PhD Defense: Design of Indium Arsenide nanowire sensors for pH and biological sensing and low temperature transport through p-doped Indium Arsenide nanowires
PhD defense by Shivendra Upadhyay
Time: 29 November 2013, 13:15
Place: HCØ building, Auditorium 8
Supervisor
Professor Jesper Nygård, Niels Bohr Institute, Faculty of Science,
University of Copenhagen, Denmark
Assessment committee
Professor Charles Marcus (chair), Center for Quantum Devices, Niels Bohr
Institute, Faculty of Science, University of Copenhagen, Denmark
Lecturer (privatdozent) Michel Calame, Department of Physics, University
of Basel, Switzerland
Associate Professor Winnie Edith Svendsen, Department of Micro- and
Nanotechnology, Technical University of Denmark
Abstract:
Design of Indium Arsenide nanowire sensors for pH and biological sensing
and low temperature transport through p-doped Indium Arsenide nanowires
With the goal of real time electrical detection of chemical and biological
species, nanowires have shown great promise with high sensitivity due to
their large surface to volume ratio. While the focus of such electrical
detection has shifted to one dimensional semiconductor nanostuctures,
Silicon remains the primary material of choice. This research is about
investigating Indium Arsenide nanowires as alternative platform for
sensing charged species - chemical and biological, in solution.
Starting with nanowires grown via molecular beam epitaxy in an ultra-high
vacuum chamber, we discuss the fabrication of nanowire transistors using
UV and electron beam lithography as well as the steps to encapsulate the
nanowire transistors into a sensor. Several iterations of experiments
demonstrating pH sensitivity of the NW sensor are presented.
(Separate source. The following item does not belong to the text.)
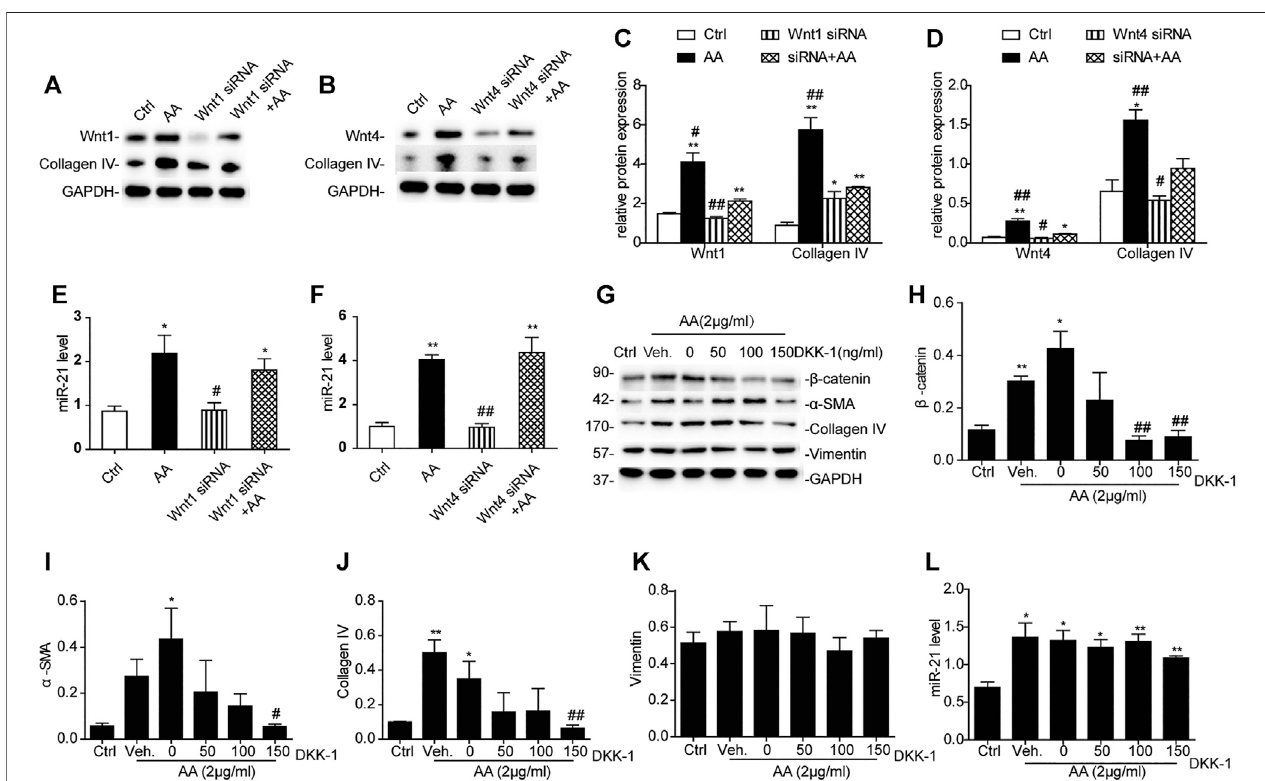
FIGURE6| InhibitionofWnt1/4-mediated β -cateninpathwayspartiallyreversesAA-mediated fi brogenesisinHK-2cells. (A – F) RelativeproteinexpressionofWnt1, Wnt4,andcollagenIVandmiR-21expressioninHK-2cellstreatedwithWnt1siRNAorWnt4siRNA6 hpriortoAAstimulation(2 μ g/ml)for48 h* p < 0.05and** p < 0.01 vs. controls. # p < 0.05 and ## p < 0.01 vs. Wnt1 siRNA + AA or Wnt4 siRNA + AA, n (cid:2) 3. (G – L) RT-qPCR results of miR-21 abundance and changes in protein abundances of the indicated proteins in HK-2 cells treated with DKK-1 at 50, 100, or 150 ng/ml 1 h prior to AA stimulation (2 μ g/ml) for 48 h * p < 0.05 and ** p < 0.01 vs. controls. # p < 0.05 and ## p < 0.01 vs. vehicle controls (Veh), n (cid:2)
Having established and tested a stable sensing platform via pH sensing, we
apply the same to a more complex system - proteins. The sensing protocol
involves the functionalization of the sensor surface with a receptor
protein followed by the addition of the protein of interest. Sensor
response to oppositely charged proteins is used to confirm the sensitivity
of the sensor to the protein charge.